Por ejemplo, nuestros parientes más cercanos, los chimpancés pueden llegar a transmitir ideas en seudoraciones, pero sin un orden concreto.
Las facultades del ser humano para comunicarse están presentes en los animales pero separadamente.
¿Pero cómo surgió la palabra en el ser humano?
¿Tiene que ver en su éxito algo con el estímulo animal o estábamos predeterminados a que triunfara?
Según Faustino Cordón en su libro “La naturaleza del hombre a la luz de su origen biológico”, es cuestión de estímulo animal en coherencia de la acción y la sociedad humana en los homínidos, por pura necesidad de supervivencia.
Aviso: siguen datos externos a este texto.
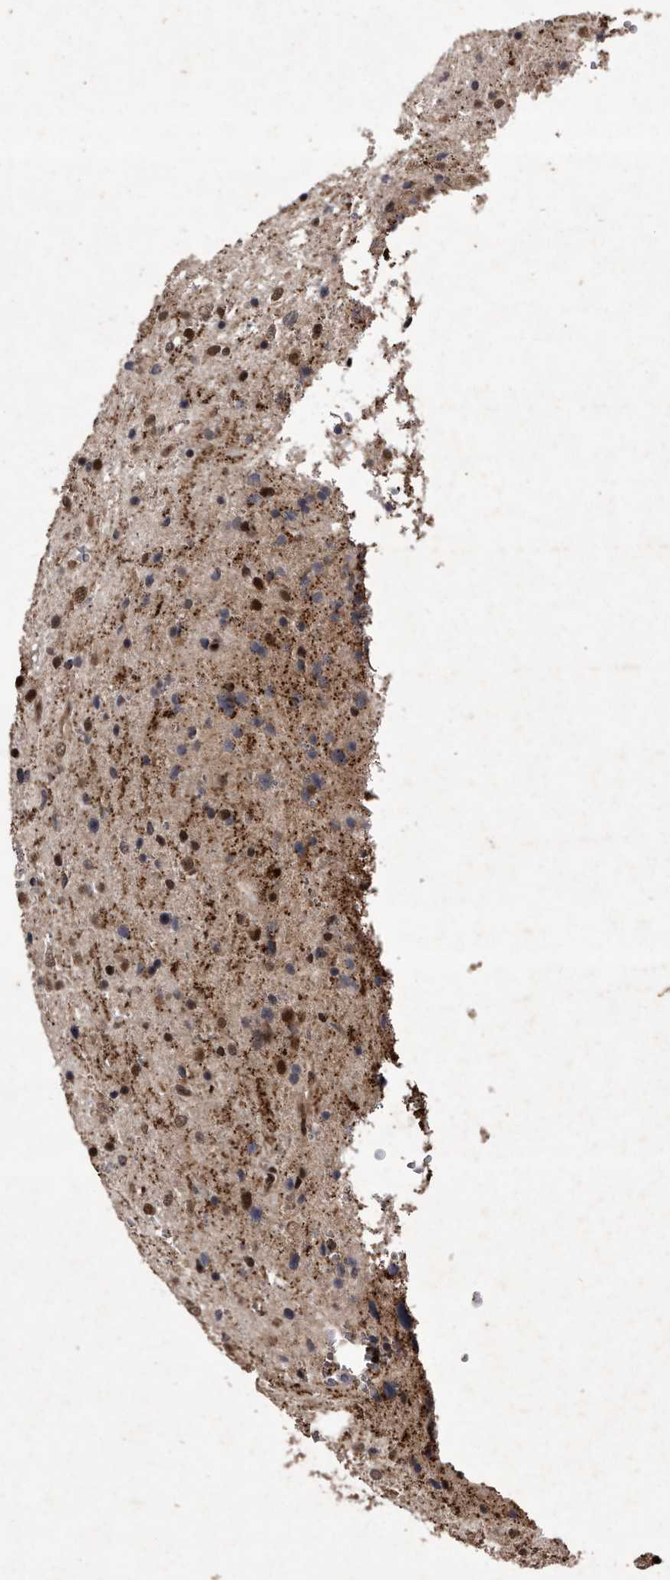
{"staining": {"intensity": "moderate", "quantity": "25%-75%", "location": "nuclear"}, "tissue": "glioma", "cell_type": "Tumor cells", "image_type": "cancer", "snomed": [{"axis": "morphology", "description": "Glioma, malignant, Low grade"}, {"axis": "topography", "description": "Brain"}], "caption": "Human low-grade glioma (malignant) stained with a brown dye displays moderate nuclear positive expression in approximately 25%-75% of tumor cells.", "gene": "RAD23B", "patient": {"sex": "female", "age": 37}}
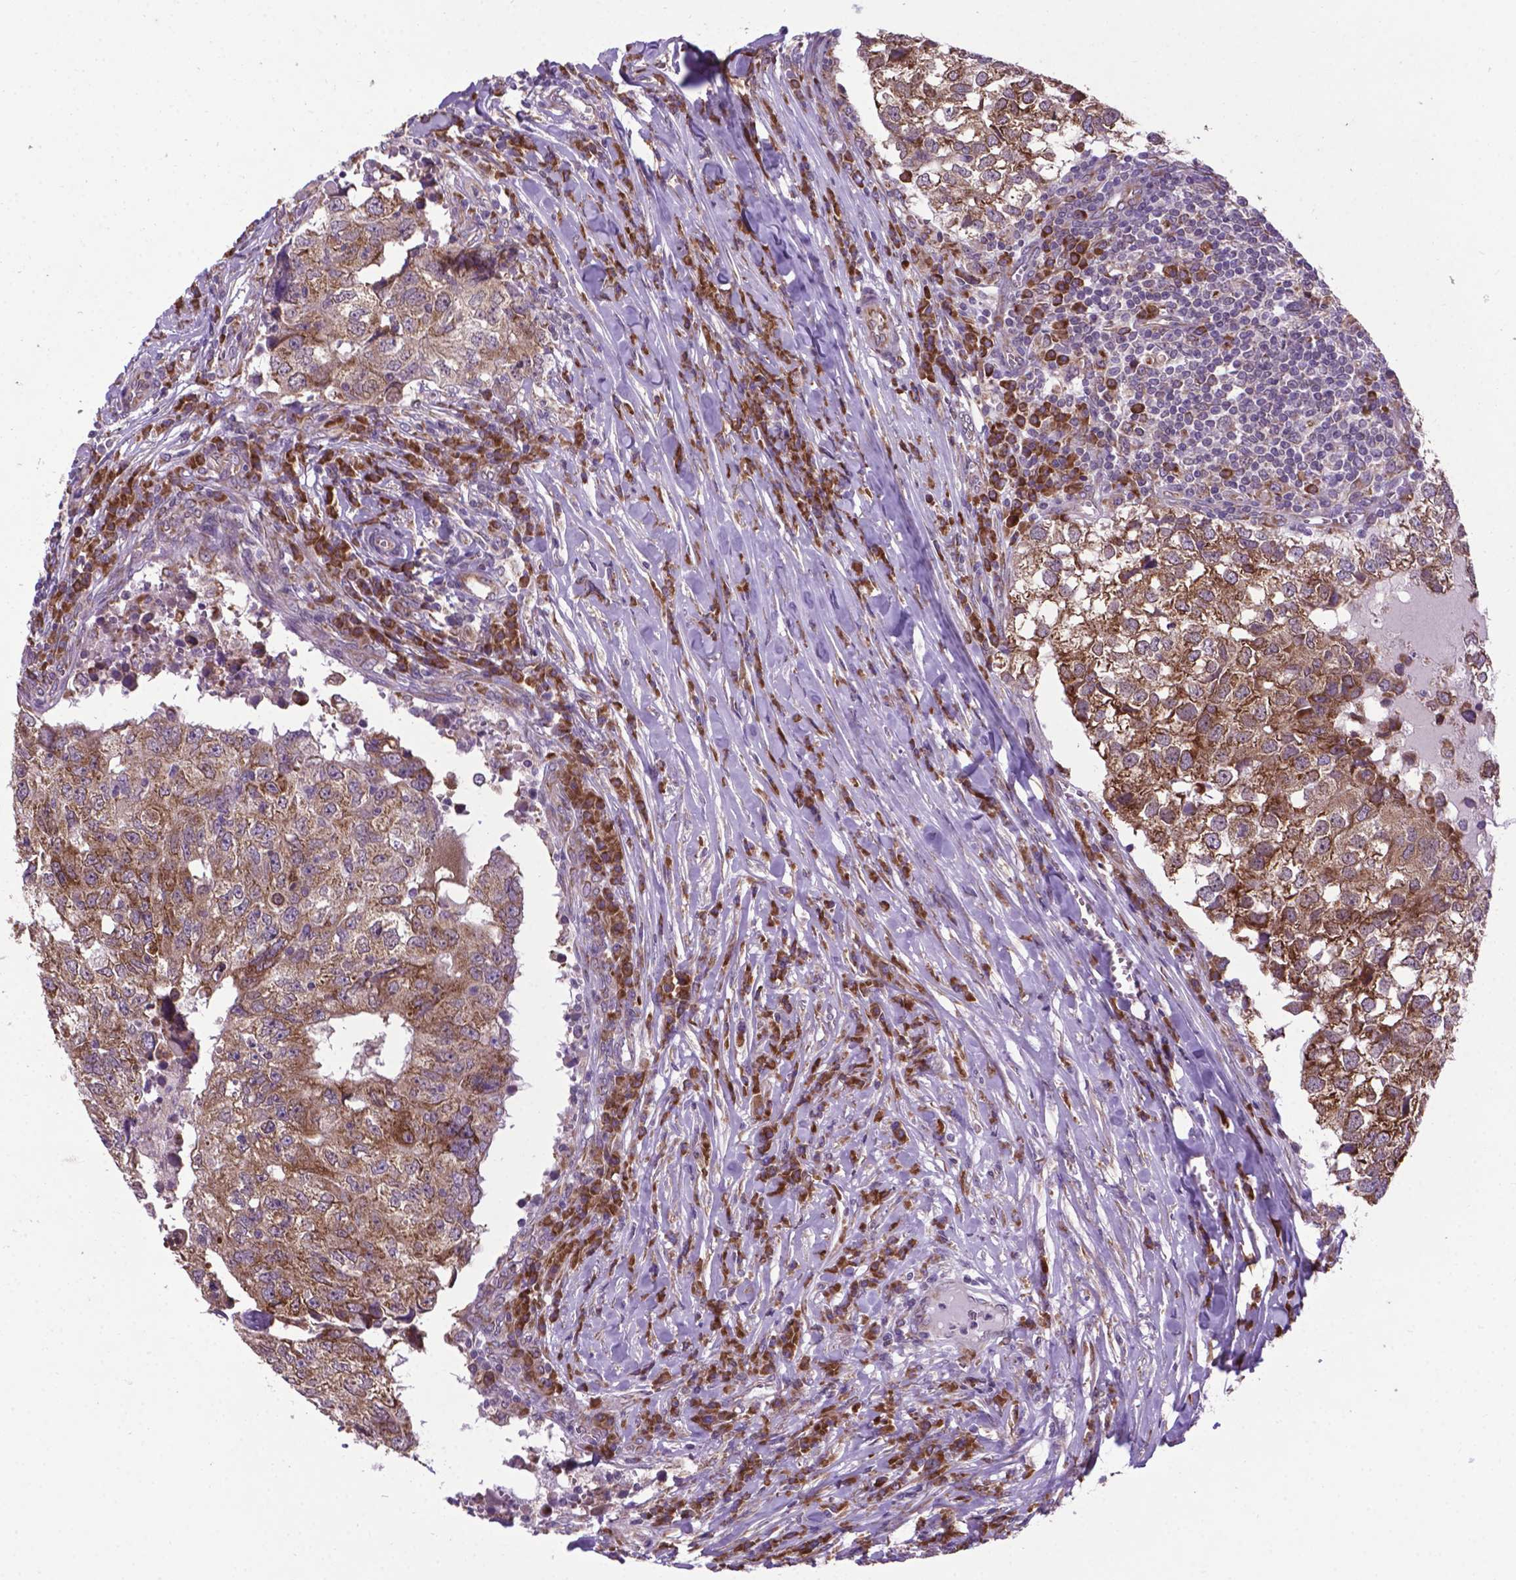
{"staining": {"intensity": "moderate", "quantity": ">75%", "location": "cytoplasmic/membranous"}, "tissue": "breast cancer", "cell_type": "Tumor cells", "image_type": "cancer", "snomed": [{"axis": "morphology", "description": "Duct carcinoma"}, {"axis": "topography", "description": "Breast"}], "caption": "A high-resolution image shows immunohistochemistry (IHC) staining of breast cancer (infiltrating ductal carcinoma), which displays moderate cytoplasmic/membranous positivity in approximately >75% of tumor cells. (DAB (3,3'-diaminobenzidine) = brown stain, brightfield microscopy at high magnification).", "gene": "WDR83OS", "patient": {"sex": "female", "age": 30}}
El origen del lenguaje humano tiene su origen probablemente en la prehistoria. En el paso del peregrinaje humano de un medio cerrado, el bosque, las cuevas….A uno abierto como lo es una sabana, una estepa... Al encontrar este cambio, el proyecto del hombre se vio bajo una presión selectiva fortísima, encontrándose poco armado para defenderse y con la necesidad de cazar para calmar su hambre. Uno de los nuevos instrumentos para la sobrevivencia sería una comunicación fundada en la transmisión de informaciones cada vez más precisa. Así, probablemente, comenzaría aquí la escisión entre la emotividad, nuestro lado animal y la inteligencia. Esta disociación nos ha permitido nuestra evolución hasta el lenguaje.
También está demostrada la responsabilidad que hay en nuestro genoma del lenguaje en ese “impulso”.
En octubre de 2001 , científicos del Centro Wellcome de Genética Humana de la Universidad de Oxford, liderado por Fisher, identificaron el primer gen relacionado con el habla. Este gen se supone que fue el primer impulso para que el hombre pudiera empezar a desarrollar su capacidad lingüística. En consecuencia, el hombre desde que nace tiene una exclusiva capacidad natural para balbucear y pronunciar palabras (De ahí la teoría de Chomsky)
Este gen se denomina FOXP2, abreviatura en inglés de Forkhead Box ( la caja de la cabeza del tenedor) , un segmento característico del ADN, que aparece en otros genes. Fox pertenece a una familia de genes clasificados por letras de la A a la Q. FOXP2
Analizando las diferencias entre el gen FOXP2 en los seres humanos y los chimpancés se podría identificar la base genética de las capacidades de comunicación. Ya se sabe que sus versiones en el ser humano y el chimpancé difieren en dos aminoácidos. Este hecho podría confirmar la hipótesis de que ciertas mutaciones en ese gen podrían impulsar la evolución del lenguaje.
Un grupo de investigadores encabezado por el profesor Wolfgang Enard, Genetista del instituto Max Planck de Antropología Evolutiva en Leipzig, al querer comparar una especie emparentada genéticamente con el ser humano como es el chimpancé o el bonobo, ambos emparentados en un 99%con el ser humano, introdujeron el gen del lenguaje (FOXP2) en un ratón cambiando sus chillidos y comportamiento. Lo cual demuestra que efectivamente la posibilidad de hablar parte de una mutación genética en los humanos preparados físicamente (aparator) y cognitivamente para ello.